*** Begin section ***
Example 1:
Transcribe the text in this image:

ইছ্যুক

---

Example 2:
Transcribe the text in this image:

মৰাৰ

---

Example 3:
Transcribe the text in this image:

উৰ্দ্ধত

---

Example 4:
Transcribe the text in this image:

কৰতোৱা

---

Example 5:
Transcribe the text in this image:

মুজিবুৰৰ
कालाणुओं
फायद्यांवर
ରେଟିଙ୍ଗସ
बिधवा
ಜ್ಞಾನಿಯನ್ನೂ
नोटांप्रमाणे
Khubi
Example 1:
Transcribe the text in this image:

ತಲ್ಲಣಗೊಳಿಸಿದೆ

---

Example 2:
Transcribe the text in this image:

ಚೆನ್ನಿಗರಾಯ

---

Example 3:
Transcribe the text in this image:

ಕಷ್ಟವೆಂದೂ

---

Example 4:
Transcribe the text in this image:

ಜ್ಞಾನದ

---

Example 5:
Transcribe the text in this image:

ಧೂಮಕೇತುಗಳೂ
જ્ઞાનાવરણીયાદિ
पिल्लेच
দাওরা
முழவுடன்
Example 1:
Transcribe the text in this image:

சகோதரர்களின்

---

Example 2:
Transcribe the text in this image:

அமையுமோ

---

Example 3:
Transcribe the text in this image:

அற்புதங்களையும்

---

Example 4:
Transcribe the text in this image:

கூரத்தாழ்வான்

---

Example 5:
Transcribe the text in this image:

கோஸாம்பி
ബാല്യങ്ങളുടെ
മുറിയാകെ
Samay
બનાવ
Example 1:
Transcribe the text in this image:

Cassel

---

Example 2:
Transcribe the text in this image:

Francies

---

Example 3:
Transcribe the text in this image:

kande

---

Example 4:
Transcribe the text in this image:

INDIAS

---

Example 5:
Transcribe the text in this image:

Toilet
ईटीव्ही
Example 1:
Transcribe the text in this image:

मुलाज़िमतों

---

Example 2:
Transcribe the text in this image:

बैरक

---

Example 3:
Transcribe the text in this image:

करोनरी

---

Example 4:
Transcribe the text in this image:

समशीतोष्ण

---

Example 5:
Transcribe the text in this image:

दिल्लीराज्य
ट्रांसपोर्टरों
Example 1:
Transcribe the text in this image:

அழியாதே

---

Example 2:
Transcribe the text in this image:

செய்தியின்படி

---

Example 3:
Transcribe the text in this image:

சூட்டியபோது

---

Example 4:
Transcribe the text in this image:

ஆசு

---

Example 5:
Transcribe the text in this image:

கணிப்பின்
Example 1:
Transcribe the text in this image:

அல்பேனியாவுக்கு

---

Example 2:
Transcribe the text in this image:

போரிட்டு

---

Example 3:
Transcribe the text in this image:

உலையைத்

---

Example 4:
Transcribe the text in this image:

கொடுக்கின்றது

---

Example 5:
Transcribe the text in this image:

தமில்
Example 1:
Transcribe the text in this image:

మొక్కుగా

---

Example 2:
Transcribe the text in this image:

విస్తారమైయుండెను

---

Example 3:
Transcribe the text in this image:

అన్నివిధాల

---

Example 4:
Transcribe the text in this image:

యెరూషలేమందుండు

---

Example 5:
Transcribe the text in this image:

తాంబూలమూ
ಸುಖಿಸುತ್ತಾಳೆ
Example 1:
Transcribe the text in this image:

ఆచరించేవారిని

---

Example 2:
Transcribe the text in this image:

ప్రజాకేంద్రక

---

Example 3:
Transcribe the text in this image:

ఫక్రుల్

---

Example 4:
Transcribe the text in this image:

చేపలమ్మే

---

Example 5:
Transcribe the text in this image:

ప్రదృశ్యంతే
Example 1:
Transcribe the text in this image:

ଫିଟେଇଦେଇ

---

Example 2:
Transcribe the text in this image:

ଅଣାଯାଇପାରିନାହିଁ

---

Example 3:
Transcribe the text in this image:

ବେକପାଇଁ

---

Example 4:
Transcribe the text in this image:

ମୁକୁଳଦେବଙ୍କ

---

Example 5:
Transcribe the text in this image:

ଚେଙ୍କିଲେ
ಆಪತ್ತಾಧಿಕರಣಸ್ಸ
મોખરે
*** End section ***
> [Work instruction] Copy every entry exactly as it is given.

> [Exercise response]
Example 1:
Transcribe the text in this image:

ইছ্যুক

---

Example 2:
Transcribe the text in this image:

মৰাৰ

---

Example 3:
Transcribe the text in this image:

উৰ্দ্ধত

---

Example 4:
Transcribe the text in this image:

কৰতোৱা

---

Example 5:
Transcribe the text in this image:

মুজিবুৰৰ
कालाणुओं
फायद्यांवर
ରେଟିଙ୍ଗସ
बिधवा
ಜ್ಞಾನಿಯನ್ನೂ
नोटांप्रमाणे
Khubi
Example 1:
Transcribe the text in this image:

ತಲ್ಲಣಗೊಳಿಸಿದೆ

---

Example 2:
Transcribe the text in this image:

ಚೆನ್ನಿಗರಾಯ

---

Example 3:
Transcribe the text in this image:

ಕಷ್ಟವೆಂದೂ

---

Example 4:
Transcribe the text in this image:

ಜ್ಞಾನದ

---

Example 5:
Transcribe the text in this image:

ಧೂಮಕೇತುಗಳೂ
જ્ઞાનાવરણીયાદિ
पिल्लेच
দাওরা
முழவுடன்
Example 1:
Transcribe the text in this image:

சகோதரர்களின்

---

Example 2:
Transcribe the text in this image:

அமையுமோ

---

Example 3:
Transcribe the text in this image:

அற்புதங்களையும்

---

Example 4:
Transcribe the text in this image:

கூரத்தாழ்வான்

---

Example 5:
Transcribe the text in this image:

கோஸாம்பி
ബാല്യങ്ങളുടെ
മുറിയാകെ
Samay
બનાવ
Example 1:
Transcribe the text in this image:

Cassel

---

Example 2:
Transcribe the text in this image:

Francies

---

Example 3:
Transcribe the text in this image:

kande

---

Example 4:
Transcribe the text in this image:

INDIAS

---

Example 5:
Transcribe the text in this image:

Toilet
ईटीव्ही
Example 1:
Transcribe the text in this image:

मुलाज़िमतों

---

Example 2:
Transcribe the text in this image:

बैरक

---

Example 3:
Transcribe the text in this image:

करोनरी

---

Example 4:
Transcribe the text in this image:

समशीतोष्ण

---

Example 5:
Transcribe the text in this image:

दिल्लीराज्य
ट्रांसपोर्टरों
Example 1:
Transcribe the text in this image:

அழியாதே

---

Example 2:
Transcribe the text in this image:

செய்தியின்படி

---

Example 3:
Transcribe the text in this image:

சூட்டியபோது

---

Example 4:
Transcribe the text in this image:

ஆசு

---

Example 5:
Transcribe the text in this image:

கணிப்பின்
Example 1:
Transcribe the text in this image:

அல்பேனியாவுக்கு

---

Example 2:
Transcribe the text in this image:

போரிட்டு

---

Example 3:
Transcribe the text in this image:

உலையைத்

---

Example 4:
Transcribe the text in this image:

கொடுக்கின்றது

---

Example 5:
Transcribe the text in this image:

தமில்
Example 1:
Transcribe the text in this image:

మొక్కుగా

---

Example 2:
Transcribe the text in this image:

విస్తారమైయుండెను

---

Example 3:
Transcribe the text in this image:

అన్నివిధాల

---

Example 4:
Transcribe the text in this image:

యెరూషలేమందుండు

---

Example 5:
Transcribe the text in this image:

తాంబూలమూ
ಸುಖಿಸುತ್ತಾಳೆ
Example 1:
Transcribe the text in this image:

ఆచరించేవారిని

---

Example 2:
Transcribe the text in this image:

ప్రజాకేంద్రక

---

Example 3:
Transcribe the text in this image:

ఫక్రుల్

---

Example 4:
Transcribe the text in this image:

చేపలమ్మే

---

Example 5:
Transcribe the text in this image:

ప్రదృశ్యంతే
Example 1:
Transcribe the text in this image:

ଫିଟେଇଦେଇ

---

Example 2:
Transcribe the text in this image:

ଅଣାଯାଇପାରିନାହିଁ

---

Example 3:
Transcribe the text in this image:

ବେକପାଇଁ

---

Example 4:
Transcribe the text in this image:

ମୁକୁଳଦେବଙ୍କ

---

Example 5:
Transcribe the text in this image:

ଚେଙ୍କିଲେ
ಆಪತ್ತಾಧಿಕರಣಸ್ಸ
મોખરે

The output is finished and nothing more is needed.